REQUIRED ACTIONS:
(a) Update the passage on early Spanish explorers from "In 1513 Juan Ponce" to "killed by Indians.", replacing "Juan Ponce de Leon" with "Ponce de León".
(b) Extend the passage on early Spanish explorers in Missouri with the text that would follow its final sentence.

TEXT PROVIDED:
In 1513 Juan Ponce de Leon, a Spanish explorer and comrade of Christopher Columbus, came to Florida and explored that area. On his second voyage to Florida, in 1521, he was killed by Indians.

Hernando de Soto was inspired with the same hopes and ambitions, and was not discouraged by Ponce de Leon’s failure. De Soto collected a large band of  Spanish and Portuguese men to come to the new world in 1538. In addition to his men he brought three hundred horses, a herd of swine, and some bloodhounds. On April 25, 1541, de Soto reached the banks of the great Mississippi, a few miles below Memphis. He explored to the northwest, but no one is certain whether he reached central Missouri.

He crossed the Mississippi and pursued his course north along its west bank into the region of our state now known as New Madrid. As far as historians can tell, he was the first European to set foot on Missouri soil.

At the same time de Soto was exploring, Francisco Coronado, another Spanish explorer, led an expedition, of three hundred Spanish adventurers, mostly mounted, thoroughly armed, and well-provisioned. It is well authenticated that Coronado entered Missouri in the southern part, but how far north he went, we do not know. Some have claimed that he reached the Missouri River in the central part of the state.

EXCERPTED DATA:
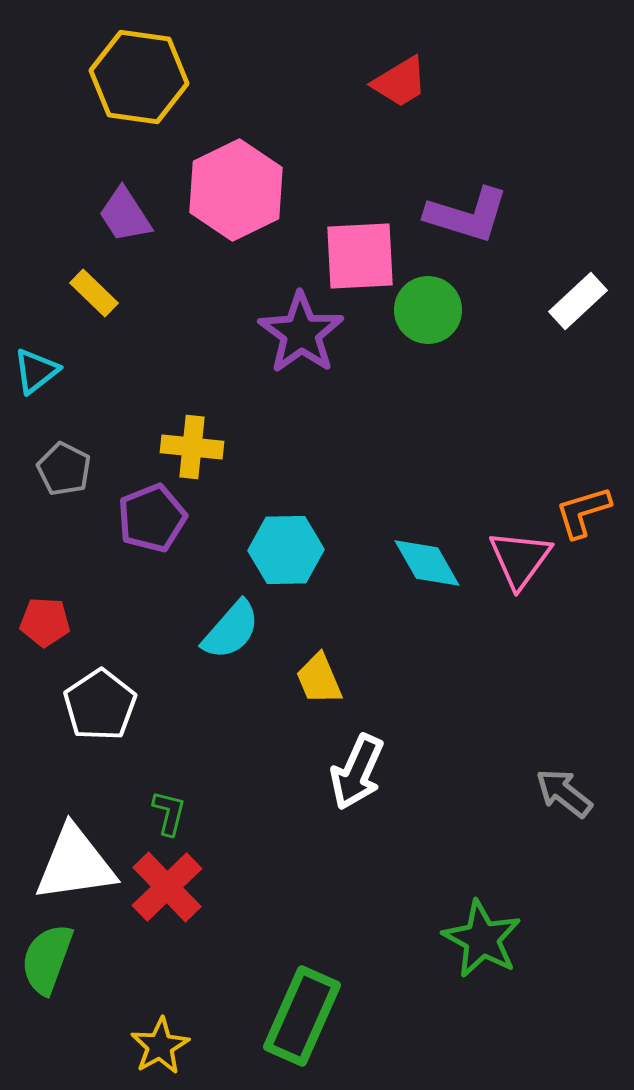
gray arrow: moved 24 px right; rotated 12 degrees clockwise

---

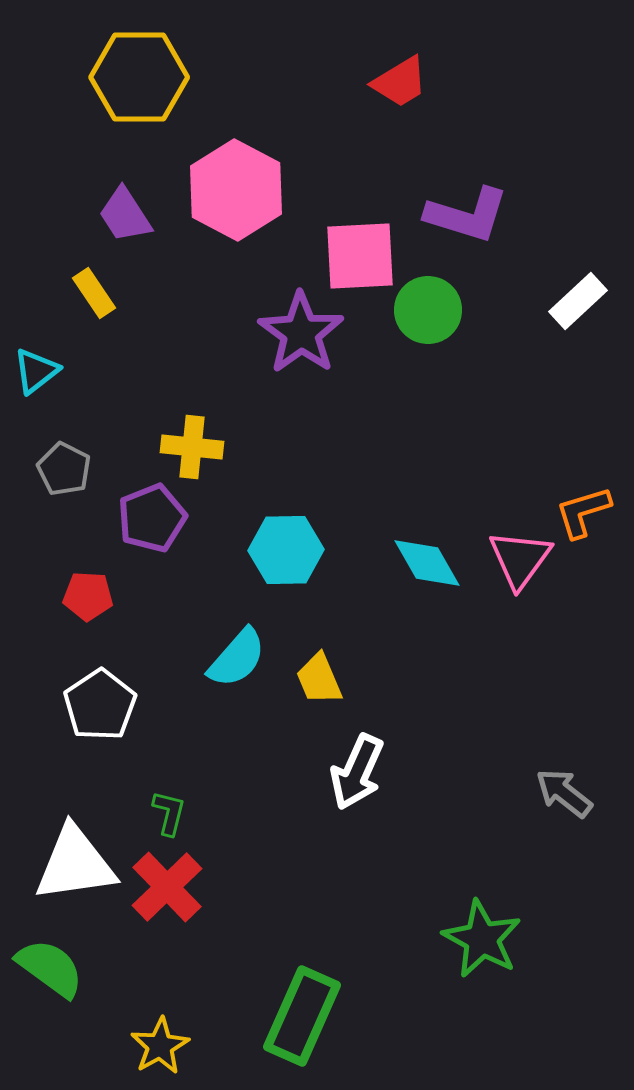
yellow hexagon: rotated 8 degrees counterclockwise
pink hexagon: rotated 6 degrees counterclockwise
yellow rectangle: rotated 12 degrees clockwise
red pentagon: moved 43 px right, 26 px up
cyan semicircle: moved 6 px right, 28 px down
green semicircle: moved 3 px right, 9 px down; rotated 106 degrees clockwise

ANSWERS PROVIDED:
(a)
In 1513 Ponce de León, a Spanish explorer and comrade of Christopher Columbus, came to Florida and explored that area. On his second voyage to Florida, in 1521, he was killed by Indians.

(b)
  • 1682  Explorer Robert Cavalier and Sieur de La Salle took possession of the Louisiana Province for France, in which it gained control of the Louisiana Territory in the Treaty of Fontainebleau.

  • 1762  Spanish government officials assumed direct control of the Louisiana Territory.

  • 1800  Spain returned the Louisiana Territory to France. 

  • 1803  The Louisiana Purchase was signed.

  • 1805  Territory of Louisiana was established; the seat of government was St. Louis.

  • 1812  A portion of the Louisiana Territory was renamed as the Territory of Missouri

  • 1816  Howard County was organized from the Territory of Missouri

  • 1818  Cooper County was organized from part of Howard County

  • 1821  (August 10) Missouri becomes the 24th State

1762 France cedes Province of Louisiana to Spain. (Courtesy of Missouri Bicentennial Timeline)

“France ceded the Province of Louisiana to Spain through the Treaty of Fontainebleau in return for assistance in the Seven Years War against England. News of the deal traveled very slowly in the 18th century and the French governor was unaware that his territory had been delivered to another country. The French continued their work in the region by setting up trading posts and trading fur unbeknownst they were living on land now owned by Spain.”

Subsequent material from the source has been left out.